**Exercise**
The records follow. Copy them exactly, but omit the pictures.

(Given records Opens)

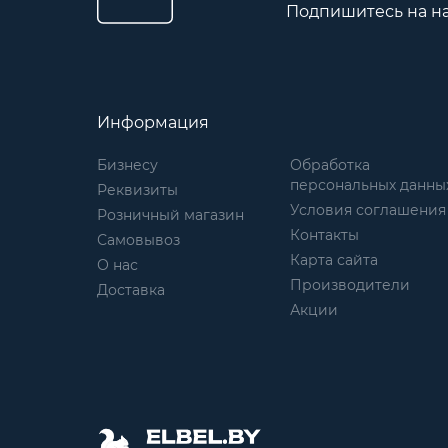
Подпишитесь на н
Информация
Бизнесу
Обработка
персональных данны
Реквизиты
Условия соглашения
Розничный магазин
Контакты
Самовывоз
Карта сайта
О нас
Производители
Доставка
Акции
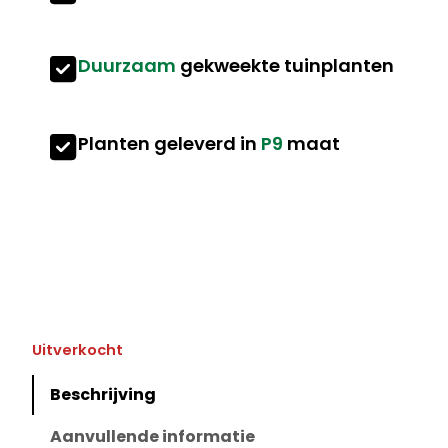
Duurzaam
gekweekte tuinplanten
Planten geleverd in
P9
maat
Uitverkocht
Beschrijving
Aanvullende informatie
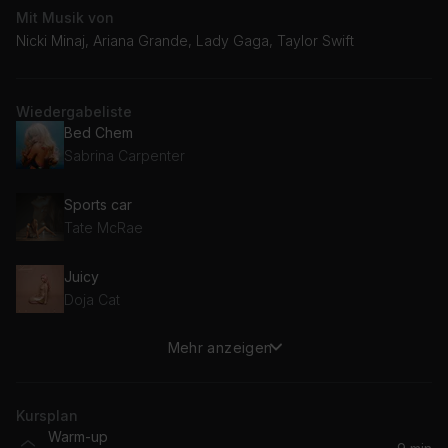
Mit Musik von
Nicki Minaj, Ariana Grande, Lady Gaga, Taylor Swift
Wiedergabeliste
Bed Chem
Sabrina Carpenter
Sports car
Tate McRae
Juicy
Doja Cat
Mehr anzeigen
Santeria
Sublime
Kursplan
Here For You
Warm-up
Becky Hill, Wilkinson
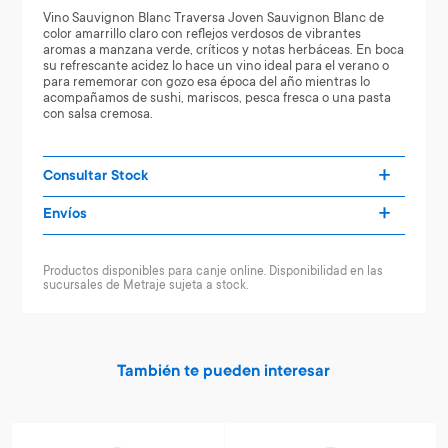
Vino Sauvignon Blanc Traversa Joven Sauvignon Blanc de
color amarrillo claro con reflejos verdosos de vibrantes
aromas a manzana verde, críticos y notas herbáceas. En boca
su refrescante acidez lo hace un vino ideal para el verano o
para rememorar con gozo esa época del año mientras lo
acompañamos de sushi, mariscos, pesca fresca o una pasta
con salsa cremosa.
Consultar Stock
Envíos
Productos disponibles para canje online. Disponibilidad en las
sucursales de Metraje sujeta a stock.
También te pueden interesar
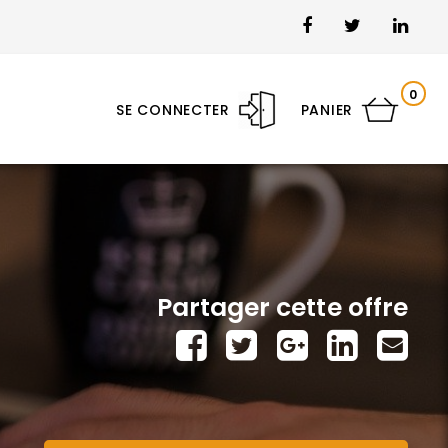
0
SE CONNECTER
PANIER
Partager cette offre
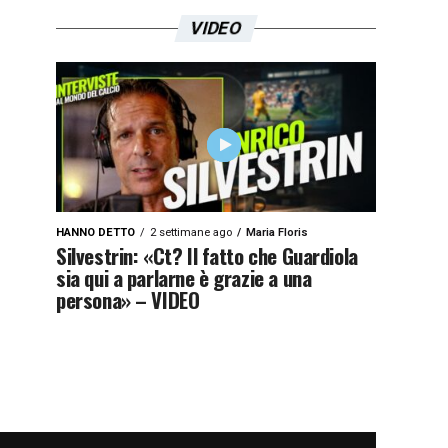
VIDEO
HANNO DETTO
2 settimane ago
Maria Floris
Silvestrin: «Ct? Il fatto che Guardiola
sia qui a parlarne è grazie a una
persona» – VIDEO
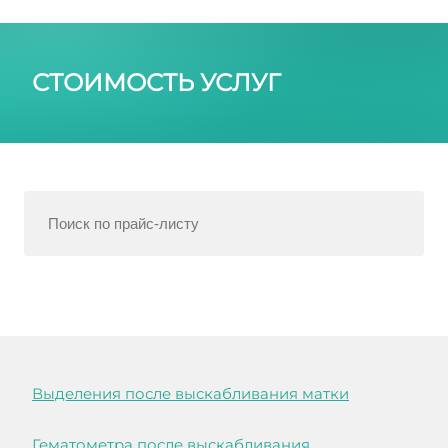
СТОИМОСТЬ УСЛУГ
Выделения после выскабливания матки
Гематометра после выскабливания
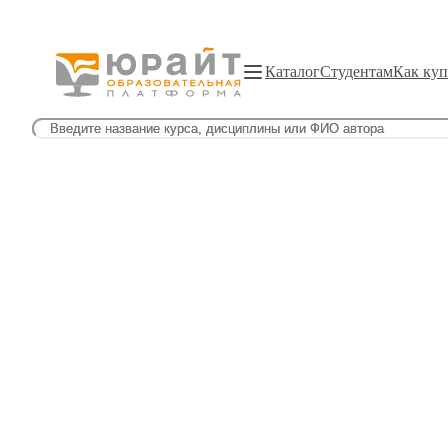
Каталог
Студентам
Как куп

(Given records Closes)

**Written solution**
Подпишитесь на н
Информация
Бизнесу
Обработка
персональных данны
Реквизиты
Условия соглашения
Розничный магазин
Контакты
Самовывоз
Карта сайта
О нас
Производители
Доставка
Акции
Duurzaam
gekweekte tuinplanten
Planten geleverd in
P9
maat
Uitverkocht
Beschrijving
Aanvullende informatie
Mit Musik von
Nicki Minaj, Ariana Grande, Lady Gaga, Taylor Swift
Wiedergabeliste
Bed Chem
Sabrina Carpenter
Sports car
Tate McRae
Juicy
Doja Cat
Mehr anzeigen
Santeria
Sublime
Kursplan
Here For You
Warm-up
Becky Hill, Wilkinson
Vino Sauvignon Blanc Traversa Joven Sauvignon Blanc de
color amarrillo claro con reflejos verdosos de vibrantes
aromas a manzana verde, críticos y notas herbáceas. En boca
su refrescante acidez lo hace un vino ideal para el verano o
para rememorar con gozo esa época del año mientras lo
acompañamos de sushi, mariscos, pesca fresca o una pasta
con salsa cremosa.
Consultar Stock
Envíos
Productos disponibles para canje online. Disponibilidad en las
sucursales de Metraje sujeta a stock.
También te pueden interesar
0
SE CONNECTER
PANIER
Partager cette offre
VIDEO
HANNO DETTO
2 settimane ago
Maria Floris
Silvestrin: «Ct? Il fatto che Guardiola
sia qui a parlarne è grazie a una
persona» – VIDEO
СТОИМОСТЬ УСЛУГ
Выделения после выскабливания матки
Гематометра после выскабливания
Каталог
Студентам
Как куп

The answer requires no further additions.